TEXT EXCERPT —
=== Section Start ===

Venture Capital 101: Decision-Making and Economics at a VC

How do VCs make investment decisions, personnel decisions and work through other critical issues?  Well, first you need to understand VC economics before the murky decision-making process can be teased out.

So what's the VC business model?  Raise a fund, get paid 2.0-2.5% annually in fees to manage that fund, and make investments that you hope will generate capital gains.  When those returns are generated, the VC funds typically get 20-25% of "carried interest" or "carry" in the capital gains.

Let's walk through a simple example.  Let's say there's a $150 million fund and the VCs are getting 2% in annual fees and 20% in carried interest.  Then, the firm takes in $3.0 million in annual revenue.  If the fund returns 2x the capital, or $300 million, over the 10-year life of the fund, then $150 million is considered capital gains and the VCs get 20% of that amount, or $30 million, to be divided up between the partners according to who has how much of the carried interest.  If the fund doesn't generate any capital gains, the VCs get nothing beyond their salaries paid out of the annual revenue.  Once the VC is finished investing their fund, they need to raise another fund from Limited Partners (LPs), typically universitiy endowments, pension funds, fund of funds, wealthy families or corporations.

=== Section End ===

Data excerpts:
=== Section Start ===

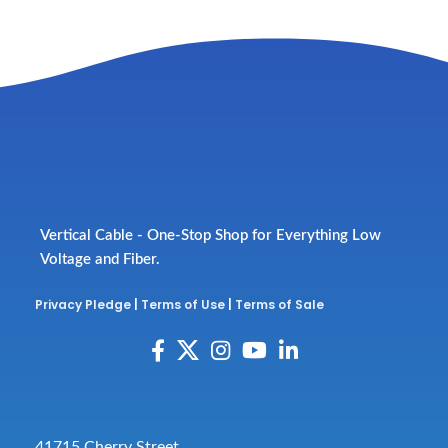
Vertical Cable - One-Stop Shop for Everything Low
Voltage and Fiber.
Privacy Pledge
|
Terms of Use
|
Terms of Sale
41715 Cherry Street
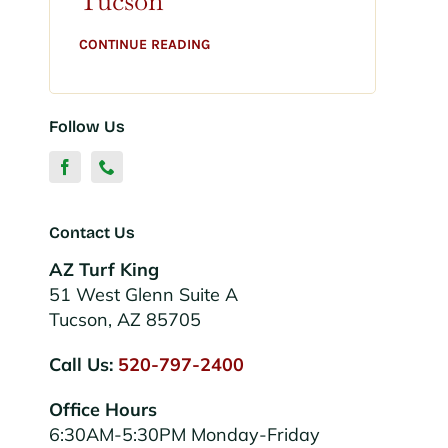
Tucson
CONTINUE READING
Follow Us
Contact Us
AZ Turf King
51 West Glenn Suite A
Tucson, AZ 85705
Call Us:
520-797-2400
Office Hours
6:30AM-5:30PM Monday-Friday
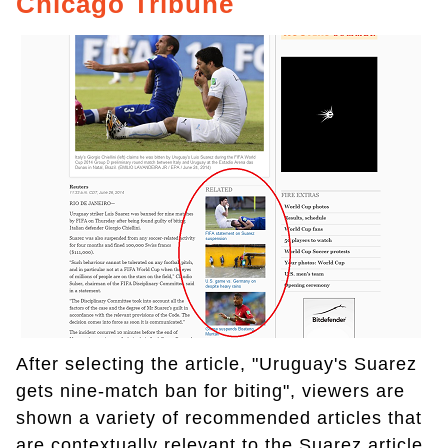
Chicago Tribune
After selecting the article, "Uruguay's Suarez
gets nine-match ban for biting", viewers are
shown a variety of recommended articles that
are contextually relevant to the Suarez article.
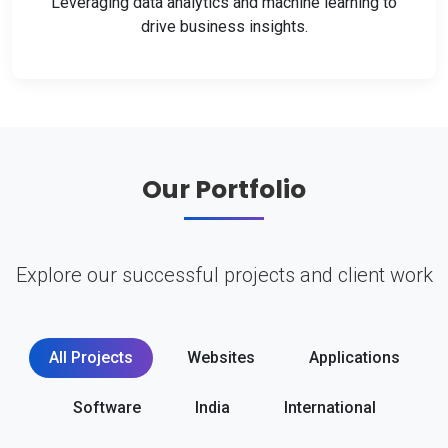
Leveraging data analytics and machine learning to
drive business insights.
Our Portfolio
Explore our successful projects and client work
All Projects
Websites
Applications
Software
India
International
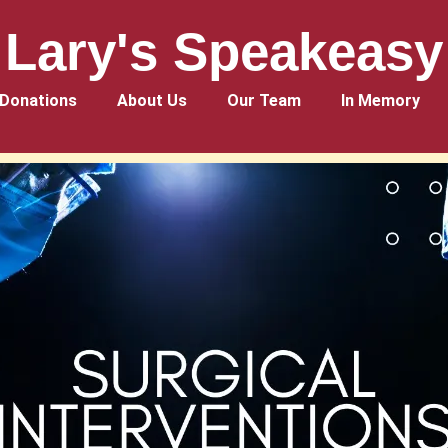
Lary's Speakeasy
Donations
About Us
Our Team
In Memory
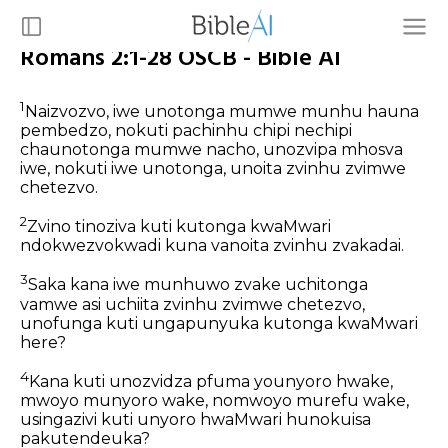
Romans 2:1-28 OSCB - Bible AI
1
Naizvozvo, iwe unotonga mumwe munhu hauna
pembedzo, nokuti pachinhu chipi nechipi
chaunotonga mumwe nacho, unozvipa mhosva
iwe, nokuti iwe unotonga, unoita zvinhu zvimwe
chetezvo.
2
Zvino tinoziva kuti kutonga kwaMwari
ndokwezvokwadi kuna vanoita zvinhu zvakadai.
3
Saka kana iwe munhuwo zvake uchitonga
vamwe asi uchiita zvinhu zvimwe chetezvo,
unofunga kuti ungapunyuka kutonga kwaMwari
here?
4
Kana kuti unozvidza pfuma younyoro hwake,
mwoyo munyoro wake, nomwoyo murefu wake,
usingazivi kuti unyoro hwaMwari hunokuisa
pakutendeuka?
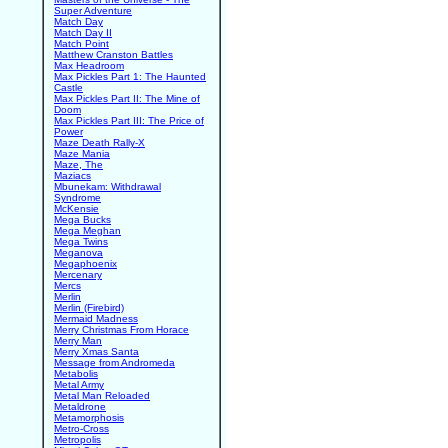
Super Adventure
Match Day
Match Day II
Match Point
Matthew Cranston Battles
Max Headroom
Max Pickles Part 1: The Haunted
Castle
Max Pickles Part II: The Mine of
Doom
Max Pickles Part III: The Price of
Power
Maze Death Rally-X
Maze Mania
Maze, The
Maziacs
Mbunekam: Withdrawal
Syndrome
McKensie
Mega Bucks
Mega Meghan
Mega Twins
Meganova
Megaphoenix
Mercenary
Mercs
Merlin
Merlin (Firebird)
Mermaid Madness
Merry Christmas From Horace
Merry Man
Merry Xmas Santa
Message from Andromeda
Metabolis
Metal Army
Metal Man Reloaded
Metaldrone
Metamorphosis
Metro-Cross
Metropolis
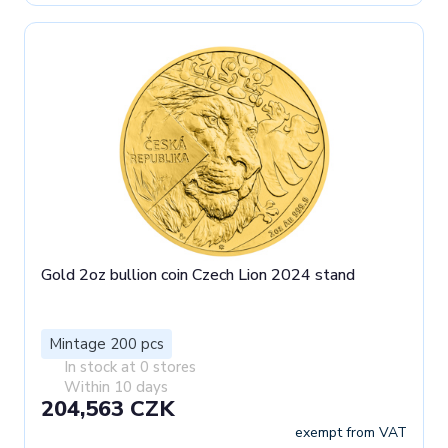
Gold 2oz bullion coin Czech Lion 2024 stand
Mintage 200 pcs
In stock at 0 stores
Within 10 days
204,563 CZK
exempt from VAT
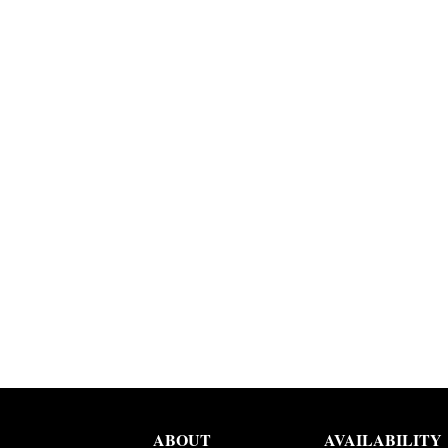
ABOUT
AVAILABILITY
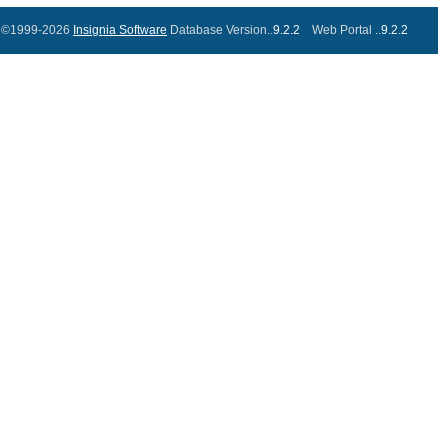
©1999-2026
Insignia Software
Database Version..
9.2.2
Web Portal ..
9.2.2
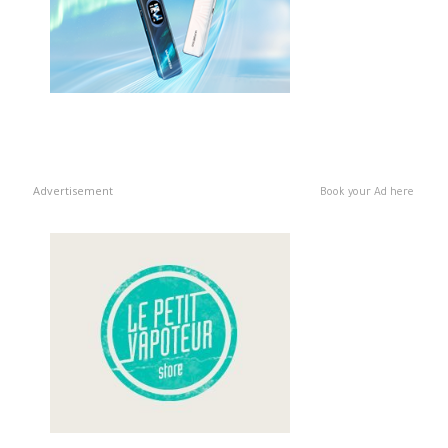
Advertisement
Book your Ad here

=== Section End ===

TASKS FOR THIS EXERCISE —
**1)** Copy the data excerpts word for word from their start through the line containing "6:30AM-5:30PM Monday-Friday", leaving out the pictures.
**2)** How would the piece on venture capital economics carry on from its last sentence?
The venture capital text and the data excerpts are unrelated to each other.

EXPECTED OUTPUTS —
**1)**
Vertical Cable - One-Stop Shop for Everything Low
Voltage and Fiber.
Privacy Pledge
|
Terms of Use
|
Terms of Sale
41715 Cherry Street
Tucson
CONTINUE READING
Follow Us
Contact Us
AZ Turf King
51 West Glenn Suite A
Tucson, AZ 85705
Call Us:
520-797-2400
Office Hours
6:30AM-5:30PM Monday-Friday

**2)**
Why does this help shed light on VC decision-making?

Because decisions within a firm typically get made depending on who has the most carry, not based on title, as you would assume coming from a real company (VP Sales - oh, I guess they sell...).  Partner or General Partner titles can be misleading.  A 29 year-old, green General Partner may have a tiny sliver of carry as compared to the 50 year-old General Partner who's been a successful investor for 20 years.  Guess whose opinion matters more?

In VC firms where the carry is divided unevenly, decision-making is typically unevenly made.  VC firms where cary is divided evenly are more consensus-driven.

So, if you find yourself pitching a VC firm and wondering how they'll make their decision, there are a few important questions to get answers to while you're fundraising:

1) Who is the partner who would serve as the deal champion?  Associates and Principals don't typically have carry, so they can't make investment decisions without a partner's support.  Junior partners with small slivers of carry may need senior partners to closely oversee the diligence and decision-making process.

2) How long has that partner been with the VC firm?  Are they on an equal footing in terms of carried interest (i.e., ownership) to the other partners?  If not, they may not be able to "speak for the firm" when it's time to make tough decisions about follow-on rounds and M&A transactions.  If so, they will still need to get to consensus, but it's a very different dynamic when your "deal champion" isn't a subordinate within the VC firm.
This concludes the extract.